Phase S — Sustaining
The final phase is directed at building the metabolic and immune stability that prevents the internal conditions from re-establishing after the active correction phases are complete. This is where lifestyle integration — diet, sleep, stress regulation, movement — is codified as ongoing maintenance rather than introduced as an acute intervention. Sustaining is not passive: it is the active maintenance of the internal environment that the preceding phases have created.
Why Sequencing Takes Longer — and Why That Is Not a Limitation
The most common objection to sequenced treatment is that it takes longer than suppressive management to produce visible results. This is true in one sense and misleading in another. Suppressive management produces faster visible results because it targets the visible endpoint of the disease process — the skin manifestation — rather than the process generating it. A steroid injection reduces an abscess in 48 hours; a sequenced gut and hormonal correction reduces the next abscess from forming, but this takes months.
The meaningful comparison is not between short-term symptom reduction and long-term internal correction — it is between where each approach leaves the patient after two years, five years, ten years. Suppressive management, in the absence of internal correction, typically leaves the patient with a more structurally established, more systemically active disease than they had when treatment began. Sequenced internal correction, properly executed, leaves the patient with a less active internal environment, a longer interval between episodes, and in many cases a stable remission that does not require ongoing management to maintain.
This is not a guarantee — individual outcomes vary, and the complexity of advanced disease means that complete remission is not always achievable. But the trajectory of sequenced correction is fundamentally different from the trajectory of suppression alone, and the difference becomes more pronounced over time.
"Unless the underlying causes are addressed, the condition may continue to recur despite treatment."
What Sequencing Requires From the Patient
Sequenced treatment requires a different engagement from patients than suppressive management. It requires patience with a process that produces internal changes before visible ones.
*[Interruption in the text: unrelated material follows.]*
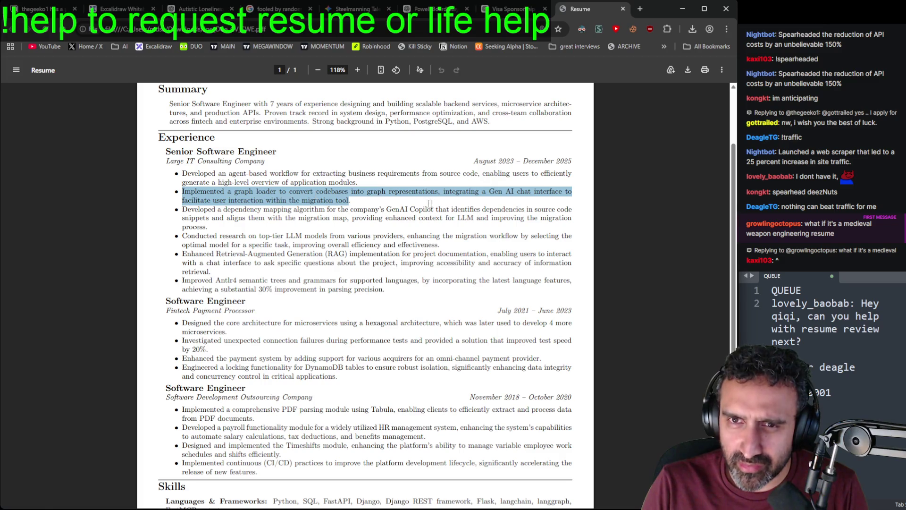
click(353, 202)
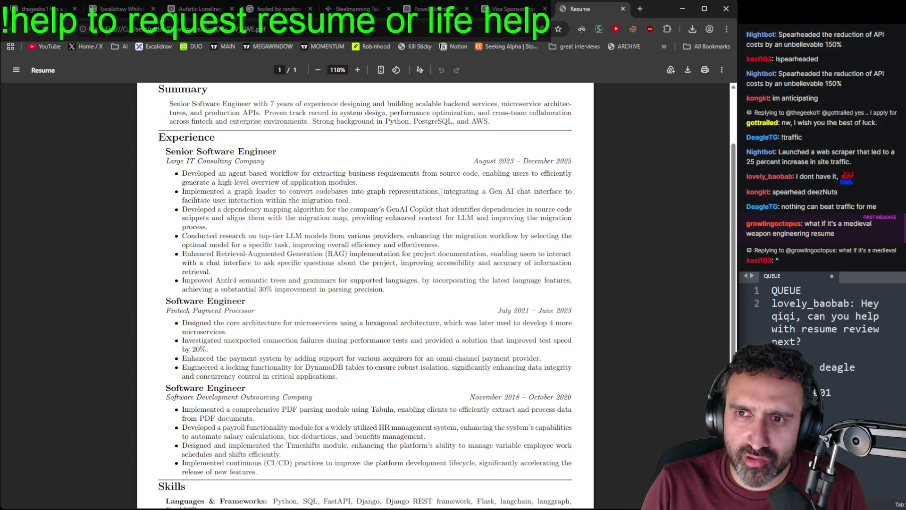
drag(442, 192, 352, 202)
It requires trust in a logical framework rather than immediate symptom relief as the primary measure of whether something is working. It requires active participation in dietary, lifestyle, and monitoring components of the treatment protocol.
These are not trivial requirements, and dismissing them as simple is unhelpful. Patients who have been managing HS for years through a suppression model are accustomed to measuring treatment by short-term lesion activity — and a framework that asks them to wait months for visible skin changes while trusting internal improvements they cannot directly observe requires a significant shift in how they understand their treatment.
What makes this shift possible — in clinical experience — is a clear explanation of what is happening and why at each stage of the sequence. When patients understand that the absence of dramatic early skin improvement is not evidence that nothing is changing, but rather that the change being made is internal and precedes visible surface improvement, they are far better positioned to maintain the engagement that sequenced correction requires.